Immersieve tentoonstellingen zijn in tegenwoordig. Je kunt geen krant of tijdschrift opslaan of je stuit op reclame voor alweer een overrompelende duik in het oeuvre van meesters als Magritte, Van Gogh of Monet. Het gaat om expo’s waarin je een 3D-ervaring ondergaat en ondergedompeld wordt in het universum van de kunstenaar. Die spektakels gaan meestal gepaard met een hoop visuele prikkels, harde muziek, animaties en geluidseffecten. Kunst als kermisplezier, alsof je in een botsauto of reuzenrad zit, met alle sensaties die erbij horen. Ook de solotentoonstelling Nachtreis van multidisciplinair kunstenaar Hans Op de Beeck (1969, Turnhout) wordt voorgesteld als een immersief gebeuren. Maar wat een verschil met voornoemde voorbeelden. In vergelijking daarmee is Op de Beecks expo in het Koninklijk Museum voor Schone Kunsten Antwerpen (KMSKA), naast een schoonheidsbeleving zonder weerga, een verademing. Zo kan het dus óók.
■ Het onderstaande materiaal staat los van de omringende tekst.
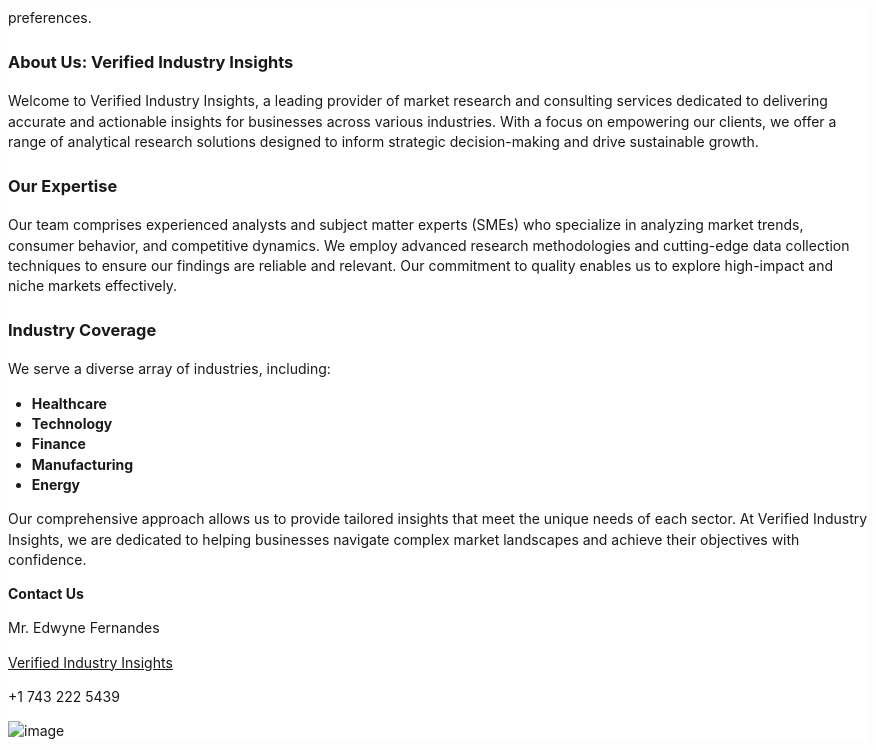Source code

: preferences.</p><h3>About Us: Verified Industry Insights</h3><p>Welcome to Verified Industry Insights, a leading provider of market research and consulting services dedicated to delivering accurate and actionable insights for businesses across various industries. With a focus on empowering our clients, we offer a range of analytical research solutions designed to inform strategic decision-making and drive sustainable growth.</p><h3>Our Expertise</h3><p>Our team comprises experienced analysts and subject matter experts (SMEs) who specialize in analyzing market trends, consumer behavior, and competitive dynamics. We employ advanced research methodologies and cutting-edge data collection techniques to ensure our findings are reliable and relevant. Our commitment to quality enables us to explore high-impact and niche markets effectively.</p><h3>Industry Coverage</h3><p>We serve a diverse array of industries, including:</p><ul><li><strong>Healthcare</strong></li><li><strong>Technology</strong></li><li><strong>Finance</strong></li><li><strong>Manufacturing</strong></li><li><strong>Energy</strong></li></ul><p>Our comprehensive approach allows us to provide tailored insights that meet the unique needs of each sector. At Verified Industry Insights, we are dedicated to helping businesses navigate complex market landscapes and achieve their objectives with confidence.</p><p><strong>Contact Us</strong></p><p>Mr. Edwyne Fernandes</p><p><a href="https://www.verifiedindustryinsights.com/">Verified Industry Insights</a></p><p>+1 743 222 5439</p>
![image](https://github.com/user-attachments/assets/40de72a2-ea29-4dc2-825b-f3f4a94be593)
Hans Op de Beeck, The Settlement (indoor), 2016, mixed media | Foto ©Patrick Auwelaert
Visitekaartje
Nachtreis is Hans Op de Beecks grootste solotentoonstelling ooit in België. Ze bestaat uit 39 monochrome sculpturen en installaties en één video (Staging Silence III, 2019), uit de periode 2016 tot 2025, begeleid door een soundscape. De expo biedt daarmee een retrospectief overzicht van een decennium sculpturaal werk van de kunstenaar. Daarnaast maakt Op de Beeck, die woont en werkt in Anderlecht, ook nog tekeningen, aquarellen, foto’s, video’s en animatiefilms. En alsof dat alles nog niet genoeg is, werkt hij mee aan muziek-, theater- en operaproducties als regisseur en decor- en kostuumontwerper. Hij is ook actief als schrijver van theaterteksten: Nach dem Fest (2015) schreef hij voor het Schauspiel Frankfurt, de jeugdtheatervoorstelling De nachtwandelaars (2016) voor podiumkunstenhuis HETPALEIS en de muziektheatervoorstelling De vallei (2019) voor Muziektheater Transparant.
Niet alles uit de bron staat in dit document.